* **Problem statement**
Which lines run from the one containing "10: (761, 505, 1.81)" to the end of the material below? Copy them exactly, pictures excluded.

* **Supplied entries**
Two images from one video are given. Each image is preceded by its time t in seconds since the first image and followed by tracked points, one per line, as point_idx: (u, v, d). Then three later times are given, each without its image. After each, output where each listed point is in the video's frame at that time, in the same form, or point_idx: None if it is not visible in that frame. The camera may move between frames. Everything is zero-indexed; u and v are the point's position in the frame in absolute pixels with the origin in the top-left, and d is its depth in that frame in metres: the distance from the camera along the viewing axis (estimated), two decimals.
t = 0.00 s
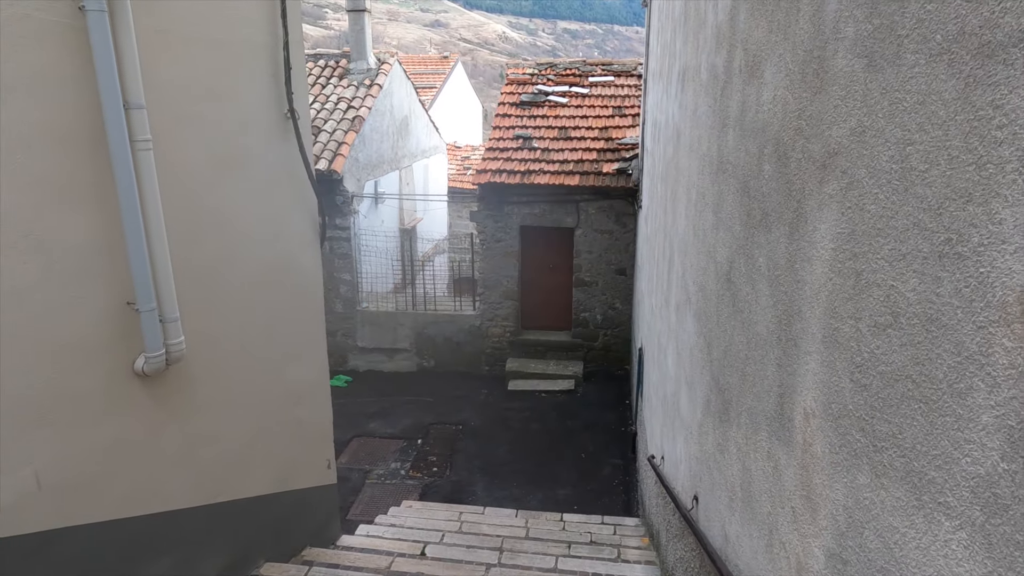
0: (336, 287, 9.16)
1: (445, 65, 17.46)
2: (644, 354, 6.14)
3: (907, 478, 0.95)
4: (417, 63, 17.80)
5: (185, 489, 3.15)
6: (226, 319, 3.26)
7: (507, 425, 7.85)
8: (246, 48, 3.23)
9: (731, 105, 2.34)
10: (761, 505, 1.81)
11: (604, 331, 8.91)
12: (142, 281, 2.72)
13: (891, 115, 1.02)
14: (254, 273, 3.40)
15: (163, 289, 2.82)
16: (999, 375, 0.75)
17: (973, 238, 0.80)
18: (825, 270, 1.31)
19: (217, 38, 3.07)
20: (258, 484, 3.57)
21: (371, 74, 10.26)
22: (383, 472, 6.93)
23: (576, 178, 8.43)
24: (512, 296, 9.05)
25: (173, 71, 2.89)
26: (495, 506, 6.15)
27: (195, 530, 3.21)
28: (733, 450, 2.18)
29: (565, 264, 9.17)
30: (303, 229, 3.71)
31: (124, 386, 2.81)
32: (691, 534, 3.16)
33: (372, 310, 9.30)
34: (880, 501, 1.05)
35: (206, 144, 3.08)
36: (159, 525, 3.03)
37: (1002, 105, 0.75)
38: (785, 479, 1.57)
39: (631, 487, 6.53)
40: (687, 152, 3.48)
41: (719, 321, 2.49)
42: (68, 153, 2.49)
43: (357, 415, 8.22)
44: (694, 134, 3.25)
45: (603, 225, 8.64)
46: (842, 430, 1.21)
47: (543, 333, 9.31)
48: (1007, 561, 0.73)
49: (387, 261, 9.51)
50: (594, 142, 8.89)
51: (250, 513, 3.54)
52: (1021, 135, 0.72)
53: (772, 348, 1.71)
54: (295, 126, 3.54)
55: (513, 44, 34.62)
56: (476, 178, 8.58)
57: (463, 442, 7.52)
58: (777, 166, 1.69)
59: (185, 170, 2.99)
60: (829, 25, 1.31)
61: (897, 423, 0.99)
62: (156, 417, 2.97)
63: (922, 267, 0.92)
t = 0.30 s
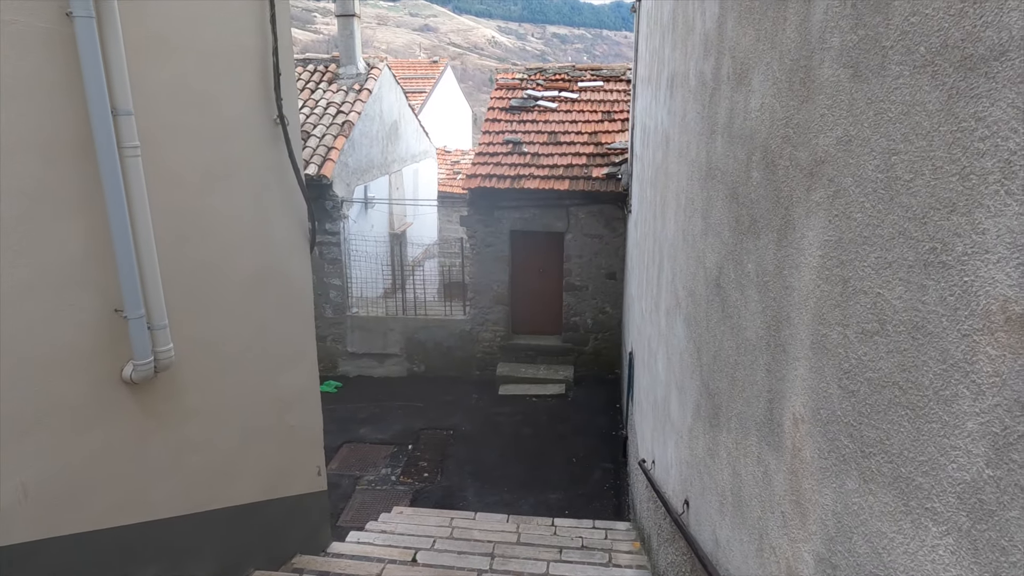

* **Your solution**
10: (761, 505, 1.81)
11: (604, 331, 8.91)
12: (142, 281, 2.72)
13: (891, 115, 1.02)
14: (254, 273, 3.40)
15: (163, 289, 2.82)
16: (999, 375, 0.75)
17: (973, 238, 0.80)
18: (825, 270, 1.31)
19: (217, 38, 3.07)
20: (258, 484, 3.57)
21: (371, 74, 10.26)
22: (383, 472, 6.93)
23: (576, 178, 8.43)
24: (512, 296, 9.05)
25: (173, 71, 2.89)
26: (495, 506, 6.15)
27: (195, 530, 3.21)
28: (733, 450, 2.18)
29: (565, 264, 9.17)
30: (303, 229, 3.71)
31: (124, 386, 2.81)
32: (691, 534, 3.16)
33: (372, 310, 9.30)
34: (880, 501, 1.05)
35: (206, 144, 3.08)
36: (159, 525, 3.03)
37: (1002, 105, 0.75)
38: (785, 479, 1.57)
39: (631, 487, 6.53)
40: (687, 152, 3.48)
41: (719, 321, 2.49)
42: (68, 153, 2.49)
43: (357, 415, 8.22)
44: (694, 134, 3.25)
45: (603, 225, 8.64)
46: (842, 430, 1.21)
47: (543, 333, 9.31)
48: (1007, 561, 0.73)
49: (387, 261, 9.51)
50: (594, 142, 8.89)
51: (250, 513, 3.54)
52: (1021, 135, 0.72)
53: (772, 348, 1.71)
54: (295, 126, 3.54)
55: (513, 44, 34.62)
56: (476, 178, 8.58)
57: (463, 442, 7.52)
58: (777, 166, 1.69)
59: (185, 170, 2.99)
60: (829, 25, 1.31)
61: (897, 423, 0.99)
62: (156, 417, 2.97)
63: (922, 267, 0.92)
t = 0.30 s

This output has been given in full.